My ACS talk on Kekulization and aromatic SMILES

Here are the slides for the talk I presented last week at the ACS meeting in Washington. It describes my understanding of the Daylight toolkit as deduced by John:
The fundamental reason for attempting to describe the behaviour of the Daylight toolkit is the assumption that this is the correct way to read/write SMILES, and that any deviation is either wrong or at least should be justified. The background to this is that I recently worked on the handling of kekulization and reading SMILES in Open Babel, but found that many of the details were not present in the Daylight documentation. As I say on the final slide, please let me know if you feel I have made any mistake. You can do this by email or by leaving a comment below.

Over at the NextMove blog, Peter Shenkin brought up the biphenylene case, which (to my mind) illustrates alternative approaches to reading aromatic SMILES. Consider the SMILES string c12ccccc1c3ccccc23. Some toolkits may read this, work out that only the two six-membered rings can be aromatic, and then make sure that the double bonds are not placed in the four-membered ring. I refer to this approach as dearomatisation, an approach that Open Babel used to use. It involves ring detection, 4n+2 counting and so forth. Apart from taking some time, an obvious problem is different aromaticity models may be used by the reader and writer, thus leading the reader to drop aromaticity from a particular ring, typically by setting those bonds to single bonds and adjusting hydrogens, resulting in a different structure than intended.
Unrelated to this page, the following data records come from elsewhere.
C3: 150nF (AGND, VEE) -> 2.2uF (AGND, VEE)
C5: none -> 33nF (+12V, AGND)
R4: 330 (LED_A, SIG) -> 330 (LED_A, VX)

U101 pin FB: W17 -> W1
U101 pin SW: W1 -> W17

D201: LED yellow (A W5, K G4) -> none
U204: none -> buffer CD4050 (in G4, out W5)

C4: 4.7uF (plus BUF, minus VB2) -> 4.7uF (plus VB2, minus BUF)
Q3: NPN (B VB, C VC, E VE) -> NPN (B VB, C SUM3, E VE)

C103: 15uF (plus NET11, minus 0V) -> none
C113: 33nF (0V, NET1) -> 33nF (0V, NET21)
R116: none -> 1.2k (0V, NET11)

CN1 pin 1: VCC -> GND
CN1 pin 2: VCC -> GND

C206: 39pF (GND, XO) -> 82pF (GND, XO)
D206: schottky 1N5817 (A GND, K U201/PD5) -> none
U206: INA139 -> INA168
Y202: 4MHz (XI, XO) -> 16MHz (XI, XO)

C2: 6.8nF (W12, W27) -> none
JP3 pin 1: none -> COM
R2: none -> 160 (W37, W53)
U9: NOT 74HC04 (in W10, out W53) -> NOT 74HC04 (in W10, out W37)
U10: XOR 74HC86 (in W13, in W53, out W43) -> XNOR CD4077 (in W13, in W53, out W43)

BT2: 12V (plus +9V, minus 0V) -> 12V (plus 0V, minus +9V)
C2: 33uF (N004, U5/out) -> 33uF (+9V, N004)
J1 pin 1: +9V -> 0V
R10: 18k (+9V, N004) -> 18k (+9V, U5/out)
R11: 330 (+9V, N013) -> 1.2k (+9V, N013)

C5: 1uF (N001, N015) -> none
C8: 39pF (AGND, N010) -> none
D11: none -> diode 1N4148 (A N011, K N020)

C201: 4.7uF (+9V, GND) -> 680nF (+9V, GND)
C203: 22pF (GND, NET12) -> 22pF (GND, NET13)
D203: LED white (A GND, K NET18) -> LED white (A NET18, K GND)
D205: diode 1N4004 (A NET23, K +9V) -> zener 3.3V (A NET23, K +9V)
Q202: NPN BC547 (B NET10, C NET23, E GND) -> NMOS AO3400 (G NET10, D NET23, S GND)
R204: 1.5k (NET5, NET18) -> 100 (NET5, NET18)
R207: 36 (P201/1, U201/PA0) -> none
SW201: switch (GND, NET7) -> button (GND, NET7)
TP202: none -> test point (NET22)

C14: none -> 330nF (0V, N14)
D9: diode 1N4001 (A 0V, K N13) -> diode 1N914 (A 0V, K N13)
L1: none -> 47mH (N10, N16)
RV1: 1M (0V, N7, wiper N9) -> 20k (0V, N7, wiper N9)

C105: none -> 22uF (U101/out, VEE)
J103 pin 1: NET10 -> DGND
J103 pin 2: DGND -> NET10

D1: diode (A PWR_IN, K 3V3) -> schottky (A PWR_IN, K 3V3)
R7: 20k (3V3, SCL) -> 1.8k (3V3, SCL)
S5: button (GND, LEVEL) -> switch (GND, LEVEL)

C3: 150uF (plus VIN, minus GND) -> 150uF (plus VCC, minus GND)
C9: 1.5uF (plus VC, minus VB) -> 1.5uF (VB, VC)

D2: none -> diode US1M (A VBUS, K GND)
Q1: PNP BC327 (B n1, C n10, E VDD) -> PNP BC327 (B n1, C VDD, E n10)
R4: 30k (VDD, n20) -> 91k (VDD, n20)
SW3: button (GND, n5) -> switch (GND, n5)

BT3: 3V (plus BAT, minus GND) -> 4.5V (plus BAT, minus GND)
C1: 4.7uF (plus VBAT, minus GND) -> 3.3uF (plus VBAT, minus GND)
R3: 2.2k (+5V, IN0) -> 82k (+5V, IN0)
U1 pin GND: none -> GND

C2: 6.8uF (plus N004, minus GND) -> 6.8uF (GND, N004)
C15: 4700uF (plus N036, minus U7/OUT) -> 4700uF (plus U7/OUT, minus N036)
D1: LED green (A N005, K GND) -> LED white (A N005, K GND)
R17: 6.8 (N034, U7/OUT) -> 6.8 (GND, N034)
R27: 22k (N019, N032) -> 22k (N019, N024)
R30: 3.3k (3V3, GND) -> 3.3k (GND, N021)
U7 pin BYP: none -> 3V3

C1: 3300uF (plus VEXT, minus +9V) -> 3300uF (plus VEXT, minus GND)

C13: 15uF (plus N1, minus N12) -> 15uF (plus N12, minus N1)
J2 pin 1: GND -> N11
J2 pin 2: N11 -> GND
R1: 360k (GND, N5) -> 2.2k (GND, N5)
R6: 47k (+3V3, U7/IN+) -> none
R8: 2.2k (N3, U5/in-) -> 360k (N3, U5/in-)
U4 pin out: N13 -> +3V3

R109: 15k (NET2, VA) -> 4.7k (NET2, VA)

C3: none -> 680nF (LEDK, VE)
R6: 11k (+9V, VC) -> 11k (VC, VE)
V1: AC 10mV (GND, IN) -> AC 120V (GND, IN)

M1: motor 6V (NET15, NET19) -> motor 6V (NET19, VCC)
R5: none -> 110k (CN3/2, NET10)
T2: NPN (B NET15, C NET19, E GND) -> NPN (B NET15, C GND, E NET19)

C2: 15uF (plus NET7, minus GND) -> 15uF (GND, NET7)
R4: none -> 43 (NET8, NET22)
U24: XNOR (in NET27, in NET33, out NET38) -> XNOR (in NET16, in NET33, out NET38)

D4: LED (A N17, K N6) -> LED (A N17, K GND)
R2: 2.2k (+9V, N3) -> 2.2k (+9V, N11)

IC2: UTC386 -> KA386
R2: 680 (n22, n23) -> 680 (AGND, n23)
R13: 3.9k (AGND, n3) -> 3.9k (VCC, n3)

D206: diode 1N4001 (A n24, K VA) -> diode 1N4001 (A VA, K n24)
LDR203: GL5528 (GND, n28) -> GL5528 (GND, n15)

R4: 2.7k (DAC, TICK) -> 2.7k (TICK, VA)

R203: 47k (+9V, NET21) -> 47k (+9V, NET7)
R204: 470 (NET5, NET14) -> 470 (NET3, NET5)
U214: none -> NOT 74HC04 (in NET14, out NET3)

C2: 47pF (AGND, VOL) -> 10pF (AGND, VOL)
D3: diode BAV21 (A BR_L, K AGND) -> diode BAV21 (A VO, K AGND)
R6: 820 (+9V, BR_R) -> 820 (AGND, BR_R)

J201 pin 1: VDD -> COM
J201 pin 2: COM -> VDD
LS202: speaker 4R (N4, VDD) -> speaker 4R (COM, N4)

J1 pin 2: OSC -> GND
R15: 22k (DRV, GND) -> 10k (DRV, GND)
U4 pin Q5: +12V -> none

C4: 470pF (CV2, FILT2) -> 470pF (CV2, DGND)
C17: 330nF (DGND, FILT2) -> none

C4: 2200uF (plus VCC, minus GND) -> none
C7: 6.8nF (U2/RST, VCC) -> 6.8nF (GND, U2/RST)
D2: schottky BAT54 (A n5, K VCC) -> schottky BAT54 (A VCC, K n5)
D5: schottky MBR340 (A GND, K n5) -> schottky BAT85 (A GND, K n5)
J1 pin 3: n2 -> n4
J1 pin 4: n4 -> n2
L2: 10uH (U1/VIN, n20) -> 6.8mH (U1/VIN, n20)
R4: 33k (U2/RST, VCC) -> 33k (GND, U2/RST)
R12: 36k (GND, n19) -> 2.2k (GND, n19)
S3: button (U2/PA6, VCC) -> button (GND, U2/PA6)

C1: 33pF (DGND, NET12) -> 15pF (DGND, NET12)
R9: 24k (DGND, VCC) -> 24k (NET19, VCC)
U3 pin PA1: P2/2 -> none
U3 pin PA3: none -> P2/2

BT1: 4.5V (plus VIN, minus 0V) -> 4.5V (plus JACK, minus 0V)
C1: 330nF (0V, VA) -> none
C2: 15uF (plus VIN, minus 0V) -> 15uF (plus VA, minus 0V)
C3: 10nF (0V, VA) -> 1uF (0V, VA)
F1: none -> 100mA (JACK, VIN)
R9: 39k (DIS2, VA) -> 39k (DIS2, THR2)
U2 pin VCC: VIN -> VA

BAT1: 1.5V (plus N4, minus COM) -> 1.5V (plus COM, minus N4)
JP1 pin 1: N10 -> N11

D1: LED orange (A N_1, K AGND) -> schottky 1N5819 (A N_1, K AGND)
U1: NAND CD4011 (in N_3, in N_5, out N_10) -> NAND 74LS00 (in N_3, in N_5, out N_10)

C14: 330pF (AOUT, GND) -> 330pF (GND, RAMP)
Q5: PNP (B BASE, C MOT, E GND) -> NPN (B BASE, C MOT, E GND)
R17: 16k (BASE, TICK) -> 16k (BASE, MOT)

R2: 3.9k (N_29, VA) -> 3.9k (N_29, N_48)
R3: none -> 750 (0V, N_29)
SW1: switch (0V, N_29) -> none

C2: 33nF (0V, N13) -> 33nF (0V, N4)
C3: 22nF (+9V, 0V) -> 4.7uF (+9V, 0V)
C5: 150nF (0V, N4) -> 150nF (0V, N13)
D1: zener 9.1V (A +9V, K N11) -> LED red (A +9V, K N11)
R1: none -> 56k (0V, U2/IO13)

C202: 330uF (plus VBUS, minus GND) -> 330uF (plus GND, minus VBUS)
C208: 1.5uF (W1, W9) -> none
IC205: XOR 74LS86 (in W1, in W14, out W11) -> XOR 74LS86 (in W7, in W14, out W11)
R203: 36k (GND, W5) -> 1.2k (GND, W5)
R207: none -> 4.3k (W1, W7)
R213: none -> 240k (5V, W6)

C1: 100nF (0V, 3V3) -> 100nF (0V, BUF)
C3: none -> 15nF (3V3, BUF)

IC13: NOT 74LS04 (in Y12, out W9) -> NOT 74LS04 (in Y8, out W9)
In any case, this is not the approach used by the Daylight toolkit, which did not consider 4n+2, or even detect cycles. The approach is described in the talk above so I won't repeat it here. For the SMILES above, I believe that it would generate one of two Kekulé forms depending on the atom order; one with the two double bonds in the four-membered ring, and one with two benzenes. It's for this reason that Daylight would never generate that SMILES for biphenylene ("don't generate aromatic SMILES that you can't kekulize"), but always write a single bond symbol for the bonds connecting the phenyl rings (e.g. something like c12-c3c(-c2cccc1)cccc3). When written that way, kekulization always gives the desired form.
This use of a single bond symbol is rather subtle. When writing an aromatic SMILES, the rule is "use a single bond symbol when a ring bond is between aromatic atoms but is not itself aromatic". This corrects for the fact that all default bonds joining aromatic atoms are themselves considered aromatic (except where the bond is not in a ring but the atoms are).

Following up on a comment by Rajarshi, while differences in aromaticity models are a problem for 'dearomatisation' algorithms, they are not a problem for the kekulization algorithm used by Daylight. So long as the structure is kekulizable (and appropriate single-bond symbols are used) then it can read in any structure without loss of information no matter what aromatic model is used.